● The problem: Give back the entries exactly as they read, leaving each image out.

(Data)

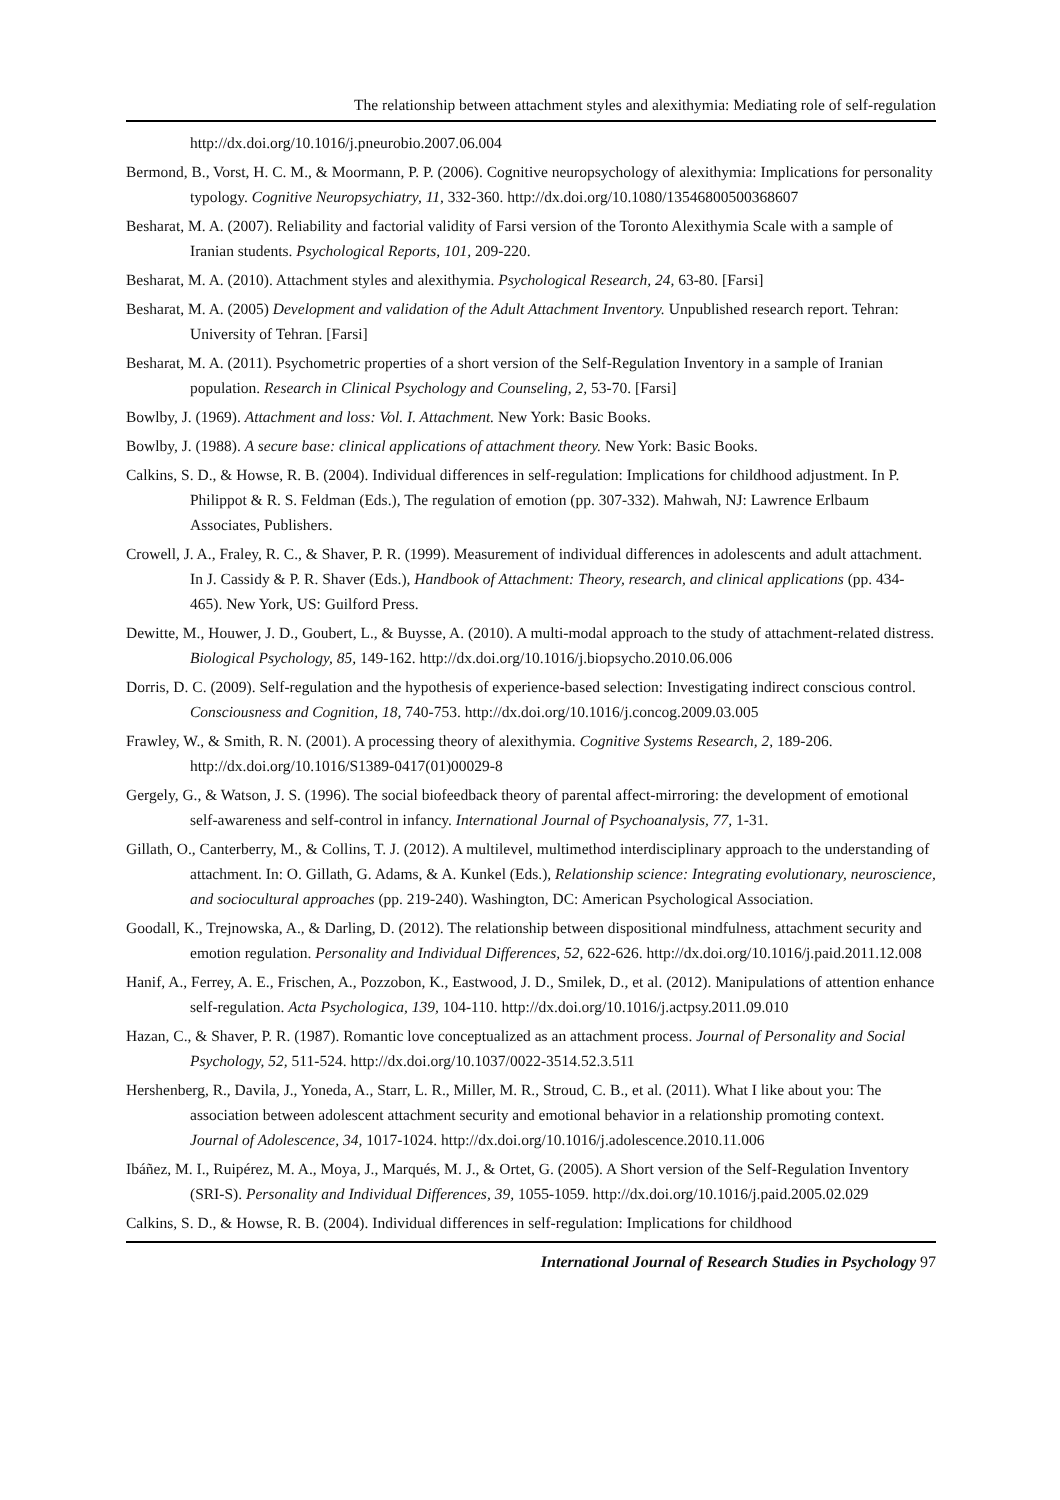The relationship between attachment styles and alexithymia: Mediating role of self-regulation
http://dx.doi.org/10.1016/j.pneurobio.2007.06.004
Bermond, B., Vorst, H. C. M., & Moormann, P. P. (2006). Cognitive neuropsychology of alexithymia: Implications for personality typology. Cognitive Neuropsychiatry, 11, 332-360. http://dx.doi.org/10.1080/13546800500368607
Besharat, M. A. (2007). Reliability and factorial validity of Farsi version of the Toronto Alexithymia Scale with a sample of Iranian students. Psychological Reports, 101, 209-220.
Besharat, M. A. (2010). Attachment styles and alexithymia. Psychological Research, 24, 63-80. [Farsi]
Besharat, M. A. (2005) Development and validation of the Adult Attachment Inventory. Unpublished research report. Tehran: University of Tehran. [Farsi]
Besharat, M. A. (2011). Psychometric properties of a short version of the Self-Regulation Inventory in a sample of Iranian population. Research in Clinical Psychology and Counseling, 2, 53-70. [Farsi]
Bowlby, J. (1969). Attachment and loss: Vol. I. Attachment. New York: Basic Books.
Bowlby, J. (1988). A secure base: clinical applications of attachment theory. New York: Basic Books.
Calkins, S. D., & Howse, R. B. (2004). Individual differences in self-regulation: Implications for childhood adjustment. In P. Philippot & R. S. Feldman (Eds.), The regulation of emotion (pp. 307-332). Mahwah, NJ: Lawrence Erlbaum Associates, Publishers.
Crowell, J. A., Fraley, R. C., & Shaver, P. R. (1999). Measurement of individual differences in adolescents and adult attachment. In J. Cassidy & P. R. Shaver (Eds.), Handbook of Attachment: Theory, research, and clinical applications (pp. 434-465). New York, US: Guilford Press.
Dewitte, M., Houwer, J. D., Goubert, L., & Buysse, A. (2010). A multi-modal approach to the study of attachment-related distress. Biological Psychology, 85, 149-162. http://dx.doi.org/10.1016/j.biopsycho.2010.06.006
Dorris, D. C. (2009). Self-regulation and the hypothesis of experience-based selection: Investigating indirect conscious control. Consciousness and Cognition, 18, 740-753. http://dx.doi.org/10.1016/j.concog.2009.03.005
Frawley, W., & Smith, R. N. (2001). A processing theory of alexithymia. Cognitive Systems Research, 2, 189-206. http://dx.doi.org/10.1016/S1389-0417(01)00029-8
Gergely, G., & Watson, J. S. (1996). The social biofeedback theory of parental affect-mirroring: the development of emotional self-awareness and self-control in infancy. International Journal of Psychoanalysis, 77, 1-31.
Gillath, O., Canterberry, M., & Collins, T. J. (2012). A multilevel, multimethod interdisciplinary approach to the understanding of attachment. In: O. Gillath, G. Adams, & A. Kunkel (Eds.), Relationship science: Integrating evolutionary, neuroscience, and sociocultural approaches (pp. 219-240). Washington, DC: American Psychological Association.
Goodall, K., Trejnowska, A., & Darling, D. (2012). The relationship between dispositional mindfulness, attachment security and emotion regulation. Personality and Individual Differences, 52, 622-626. http://dx.doi.org/10.1016/j.paid.2011.12.008
Hanif, A., Ferrey, A. E., Frischen, A., Pozzobon, K., Eastwood, J. D., Smilek, D., et al. (2012). Manipulations of attention enhance self-regulation. Acta Psychologica, 139, 104-110. http://dx.doi.org/10.1016/j.actpsy.2011.09.010
Hazan, C., & Shaver, P. R. (1987). Romantic love conceptualized as an attachment process. Journal of Personality and Social Psychology, 52, 511-524. http://dx.doi.org/10.1037/0022-3514.52.3.511
Hershenberg, R., Davila, J., Yoneda, A., Starr, L. R., Miller, M. R., Stroud, C. B., et al. (2011). What I like about you: The association between adolescent attachment security and emotional behavior in a relationship promoting context. Journal of Adolescence, 34, 1017-1024. http://dx.doi.org/10.1016/j.adolescence.2010.11.006
Ibáñez, M. I., Ruipérez, M. A., Moya, J., Marqués, M. J., & Ortet, G. (2005). A Short version of the Self-Regulation Inventory (SRI-S). Personality and Individual Differences, 39, 1055-1059. http://dx.doi.org/10.1016/j.paid.2005.02.029
Calkins, S. D., & Howse, R. B. (2004). Individual differences in self-regulation: Implications for childhood
International Journal of Research Studies in Psychology 97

(End Data)

● Exercise solution:
The relationship between attachment styles and alexithymia: Mediating role of self-regulation
http://dx.doi.org/10.1016/j.pneurobio.2007.06.004
Bermond, B., Vorst, H. C. M., & Moormann, P. P. (2006). Cognitive neuropsychology of alexithymia: Implications for personality typology. Cognitive Neuropsychiatry, 11, 332-360. http://dx.doi.org/10.1080/13546800500368607
Besharat, M. A. (2007). Reliability and factorial validity of Farsi version of the Toronto Alexithymia Scale with a sample of Iranian students. Psychological Reports, 101, 209-220.
Besharat, M. A. (2010). Attachment styles and alexithymia. Psychological Research, 24, 63-80. [Farsi]
Besharat, M. A. (2005) Development and validation of the Adult Attachment Inventory. Unpublished research report. Tehran: University of Tehran. [Farsi]
Besharat, M. A. (2011). Psychometric properties of a short version of the Self-Regulation Inventory in a sample of Iranian population. Research in Clinical Psychology and Counseling, 2, 53-70. [Farsi]
Bowlby, J. (1969). Attachment and loss: Vol. I. Attachment. New York: Basic Books.
Bowlby, J. (1988). A secure base: clinical applications of attachment theory. New York: Basic Books.
Calkins, S. D., & Howse, R. B. (2004). Individual differences in self-regulation: Implications for childhood adjustment. In P. Philippot & R. S. Feldman (Eds.), The regulation of emotion (pp. 307-332). Mahwah, NJ: Lawrence Erlbaum Associates, Publishers.
Crowell, J. A., Fraley, R. C., & Shaver, P. R. (1999). Measurement of individual differences in adolescents and adult attachment. In J. Cassidy & P. R. Shaver (Eds.), Handbook of Attachment: Theory, research, and clinical applications (pp. 434-465). New York, US: Guilford Press.
Dewitte, M., Houwer, J. D., Goubert, L., & Buysse, A. (2010). A multi-modal approach to the study of attachment-related distress. Biological Psychology, 85, 149-162. http://dx.doi.org/10.1016/j.biopsycho.2010.06.006
Dorris, D. C. (2009). Self-regulation and the hypothesis of experience-based selection: Investigating indirect conscious control. Consciousness and Cognition, 18, 740-753. http://dx.doi.org/10.1016/j.concog.2009.03.005
Frawley, W., & Smith, R. N. (2001). A processing theory of alexithymia. Cognitive Systems Research, 2, 189-206. http://dx.doi.org/10.1016/S1389-0417(01)00029-8
Gergely, G., & Watson, J. S. (1996). The social biofeedback theory of parental affect-mirroring: the development of emotional self-awareness and self-control in infancy. International Journal of Psychoanalysis, 77, 1-31.
Gillath, O., Canterberry, M., & Collins, T. J. (2012). A multilevel, multimethod interdisciplinary approach to the understanding of attachment. In: O. Gillath, G. Adams, & A. Kunkel (Eds.), Relationship science: Integrating evolutionary, neuroscience, and sociocultural approaches (pp. 219-240). Washington, DC: American Psychological Association.
Goodall, K., Trejnowska, A., & Darling, D. (2012). The relationship between dispositional mindfulness, attachment security and emotion regulation. Personality and Individual Differences, 52, 622-626. http://dx.doi.org/10.1016/j.paid.2011.12.008
Hanif, A., Ferrey, A. E., Frischen, A., Pozzobon, K., Eastwood, J. D., Smilek, D., et al. (2012). Manipulations of attention enhance self-regulation. Acta Psychologica, 139, 104-110. http://dx.doi.org/10.1016/j.actpsy.2011.09.010
Hazan, C., & Shaver, P. R. (1987). Romantic love conceptualized as an attachment process. Journal of Personality and Social Psychology, 52, 511-524. http://dx.doi.org/10.1037/0022-3514.52.3.511
Hershenberg, R., Davila, J., Yoneda, A., Starr, L. R., Miller, M. R., Stroud, C. B., et al. (2011). What I like about you: The association between adolescent attachment security and emotional behavior in a relationship promoting context. Journal of Adolescence, 34, 1017-1024. http://dx.doi.org/10.1016/j.adolescence.2010.11.006
Ibáñez, M. I., Ruipérez, M. A., Moya, J., Marqués, M. J., & Ortet, G. (2005). A Short version of the Self-Regulation Inventory (SRI-S). Personality and Individual Differences, 39, 1055-1059. http://dx.doi.org/10.1016/j.paid.2005.02.029
Calkins, S. D., & Howse, R. B. (2004). Individual differences in self-regulation: Implications for childhood
International Journal of Research Studies in Psychology 97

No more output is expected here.